(Source text)
%%
Moreover, based on previous studies, NKX2-1^GFPSFTPC^tom dual reporter iPSC lines were first cultured in medium containing CHIR, BMP4, and ATRA (a combination called CBRa) to acquire NKX2-1^GFP progenitors while FGF-7, CHIR, and DCI supplementation was used for subsequent NKX2-1^GFPSFTPC^tom alveolar organoid formation (61, 62). Nevertheless, this culture setting has substantial contamination by gastric cells (~20%), likely due to early presence of mid- and hind-gut cells (63, 64). Lastly, airway organoids derived from NKX2-1^GFP cells were developed by withdrawal of CHIR from the medium, further supporting other studies indicating that WNT signaling activation promotes AEC2 proliferation while suppressing proximal lineage differentiation (65, 66). While combination of reporter iPSC lines and standardization of media components represents a valuable strategy for organoid formation and cell lineage specification, upcoming iPSC-derived lung organoid systems should be generated without the need of reporter cell lines to broaden these models’ clinical applicability.
%%
(Dataset extract)
%%
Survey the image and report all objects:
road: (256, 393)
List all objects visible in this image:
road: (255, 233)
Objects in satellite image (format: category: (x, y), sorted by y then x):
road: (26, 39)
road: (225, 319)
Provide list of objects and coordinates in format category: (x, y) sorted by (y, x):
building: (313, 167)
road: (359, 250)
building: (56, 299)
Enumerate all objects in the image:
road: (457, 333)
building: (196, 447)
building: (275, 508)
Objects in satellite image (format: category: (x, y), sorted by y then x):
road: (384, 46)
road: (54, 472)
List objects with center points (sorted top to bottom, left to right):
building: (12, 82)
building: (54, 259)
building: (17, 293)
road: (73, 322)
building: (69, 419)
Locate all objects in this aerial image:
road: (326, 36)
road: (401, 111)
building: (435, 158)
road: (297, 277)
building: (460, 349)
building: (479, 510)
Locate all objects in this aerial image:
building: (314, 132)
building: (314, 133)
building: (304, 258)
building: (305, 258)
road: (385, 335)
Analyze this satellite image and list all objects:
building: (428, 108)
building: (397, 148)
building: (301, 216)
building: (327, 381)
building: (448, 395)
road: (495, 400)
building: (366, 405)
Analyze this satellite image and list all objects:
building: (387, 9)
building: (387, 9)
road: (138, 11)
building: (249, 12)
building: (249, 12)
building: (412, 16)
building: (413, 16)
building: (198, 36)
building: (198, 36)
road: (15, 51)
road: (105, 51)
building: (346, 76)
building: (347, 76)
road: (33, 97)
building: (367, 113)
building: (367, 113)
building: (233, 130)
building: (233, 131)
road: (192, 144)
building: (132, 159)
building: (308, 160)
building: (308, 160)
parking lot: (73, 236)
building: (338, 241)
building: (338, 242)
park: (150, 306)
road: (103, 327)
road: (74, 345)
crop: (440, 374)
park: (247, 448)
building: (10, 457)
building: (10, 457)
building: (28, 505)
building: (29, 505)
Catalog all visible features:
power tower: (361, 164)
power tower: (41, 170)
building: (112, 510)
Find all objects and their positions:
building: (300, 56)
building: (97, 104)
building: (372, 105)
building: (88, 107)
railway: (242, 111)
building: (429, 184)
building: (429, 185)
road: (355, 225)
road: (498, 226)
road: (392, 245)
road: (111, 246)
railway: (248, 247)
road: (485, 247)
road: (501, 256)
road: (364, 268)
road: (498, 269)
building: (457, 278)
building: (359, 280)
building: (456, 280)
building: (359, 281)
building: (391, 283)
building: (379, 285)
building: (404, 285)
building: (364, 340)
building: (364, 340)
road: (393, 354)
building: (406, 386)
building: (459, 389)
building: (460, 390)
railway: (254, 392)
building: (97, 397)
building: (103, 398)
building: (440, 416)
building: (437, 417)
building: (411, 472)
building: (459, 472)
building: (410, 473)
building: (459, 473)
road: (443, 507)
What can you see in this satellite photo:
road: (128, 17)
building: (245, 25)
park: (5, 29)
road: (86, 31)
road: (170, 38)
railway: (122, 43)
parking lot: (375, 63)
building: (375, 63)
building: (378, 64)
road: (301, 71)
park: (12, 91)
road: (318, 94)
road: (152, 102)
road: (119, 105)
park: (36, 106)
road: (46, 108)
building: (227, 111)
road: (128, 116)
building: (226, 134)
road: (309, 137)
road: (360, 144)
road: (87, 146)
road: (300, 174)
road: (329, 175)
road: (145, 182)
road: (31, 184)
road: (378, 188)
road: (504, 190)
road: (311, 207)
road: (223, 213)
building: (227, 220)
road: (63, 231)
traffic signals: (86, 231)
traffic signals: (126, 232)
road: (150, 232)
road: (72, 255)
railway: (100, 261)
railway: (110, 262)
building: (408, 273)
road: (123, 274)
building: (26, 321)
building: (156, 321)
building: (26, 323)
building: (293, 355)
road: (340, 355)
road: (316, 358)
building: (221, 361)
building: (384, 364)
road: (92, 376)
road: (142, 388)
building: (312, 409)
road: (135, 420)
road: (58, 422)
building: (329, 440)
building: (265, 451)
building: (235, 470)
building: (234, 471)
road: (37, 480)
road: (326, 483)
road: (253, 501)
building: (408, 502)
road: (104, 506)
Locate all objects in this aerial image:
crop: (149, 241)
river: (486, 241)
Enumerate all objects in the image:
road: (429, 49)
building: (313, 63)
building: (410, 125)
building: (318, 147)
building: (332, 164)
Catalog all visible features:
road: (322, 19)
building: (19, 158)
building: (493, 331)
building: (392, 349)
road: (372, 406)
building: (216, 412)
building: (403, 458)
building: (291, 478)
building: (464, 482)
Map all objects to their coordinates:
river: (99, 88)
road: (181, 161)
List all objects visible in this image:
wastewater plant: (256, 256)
%%
(Work instructions)
Answer these questions from the text on iPSC-derived lung organoids:
1. Which three components make up the combination called CBRa?
2. About what share of the culture is contaminated by gastric cells?
3. Removing which factor from the medium produced airway organoids from NKX2-1^GFP cells?
Please rely only on the text about iPSC-derived lung organoids, not on the material.

(Task answer)
1. CHIR, BMP4, and ATRA.
2. About 20%.
3. CHIR.